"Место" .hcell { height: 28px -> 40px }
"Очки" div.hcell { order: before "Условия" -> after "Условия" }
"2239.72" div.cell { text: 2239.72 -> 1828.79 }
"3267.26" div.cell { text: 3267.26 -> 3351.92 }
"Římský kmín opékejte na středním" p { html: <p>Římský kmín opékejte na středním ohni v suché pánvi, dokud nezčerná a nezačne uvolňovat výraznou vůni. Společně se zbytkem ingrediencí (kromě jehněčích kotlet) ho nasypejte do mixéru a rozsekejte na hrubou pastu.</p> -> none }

---

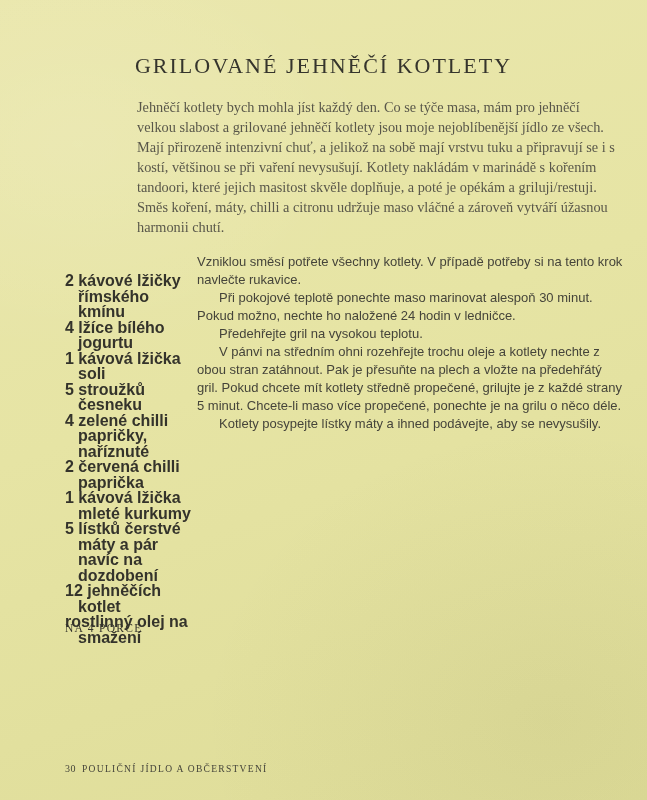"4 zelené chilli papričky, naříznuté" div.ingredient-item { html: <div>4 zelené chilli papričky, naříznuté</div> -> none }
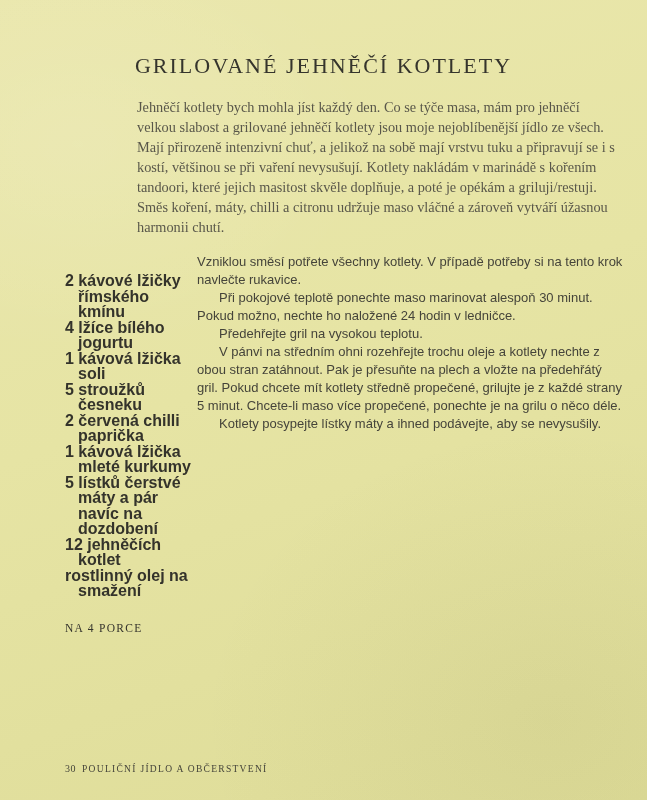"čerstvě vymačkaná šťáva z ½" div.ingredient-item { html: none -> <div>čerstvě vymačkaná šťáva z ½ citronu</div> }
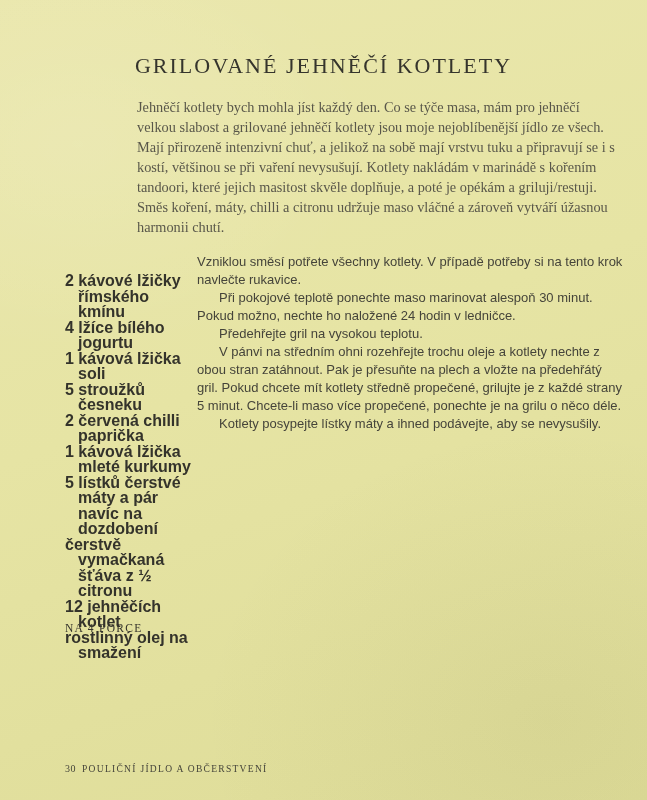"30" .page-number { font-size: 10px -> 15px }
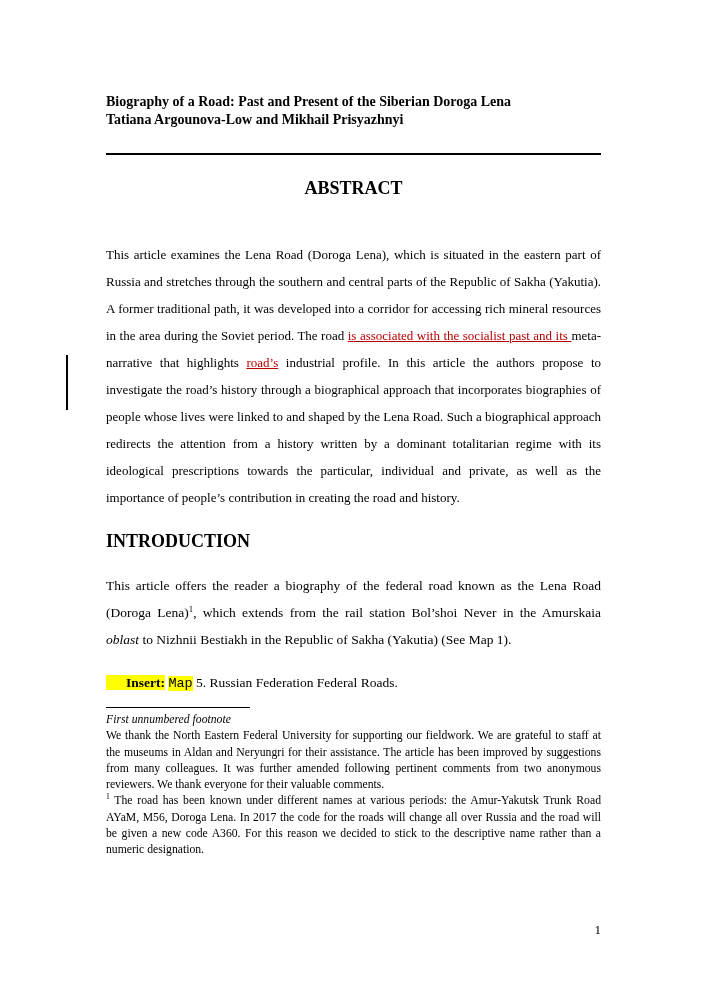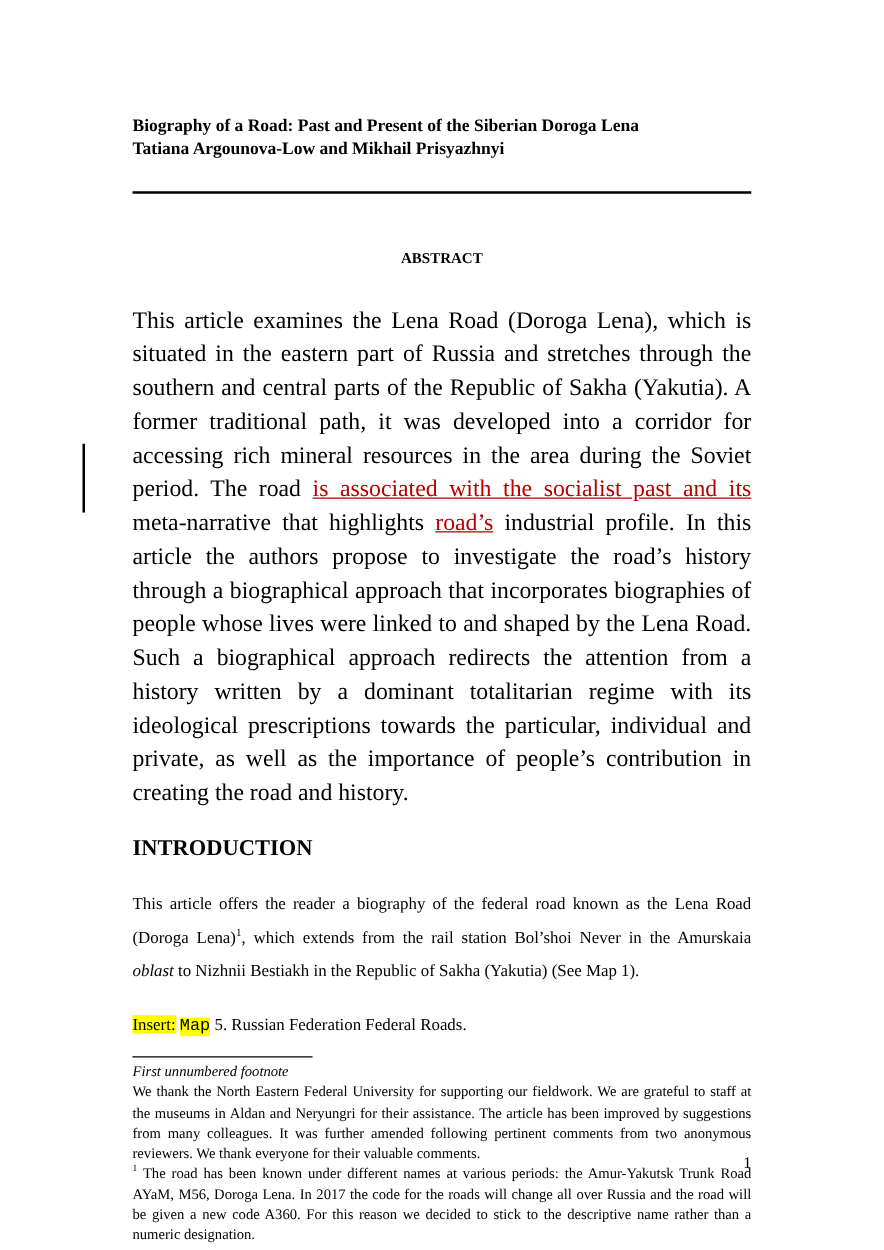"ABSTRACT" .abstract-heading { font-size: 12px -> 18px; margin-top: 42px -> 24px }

*Your task*
Check each line above for the string "text", then copy the ones that have it.

*Response below*
"2239.72" div.cell { text: 2239.72 -> 1828.79 }
"3267.26" div.cell { text: 3267.26 -> 3351.92 }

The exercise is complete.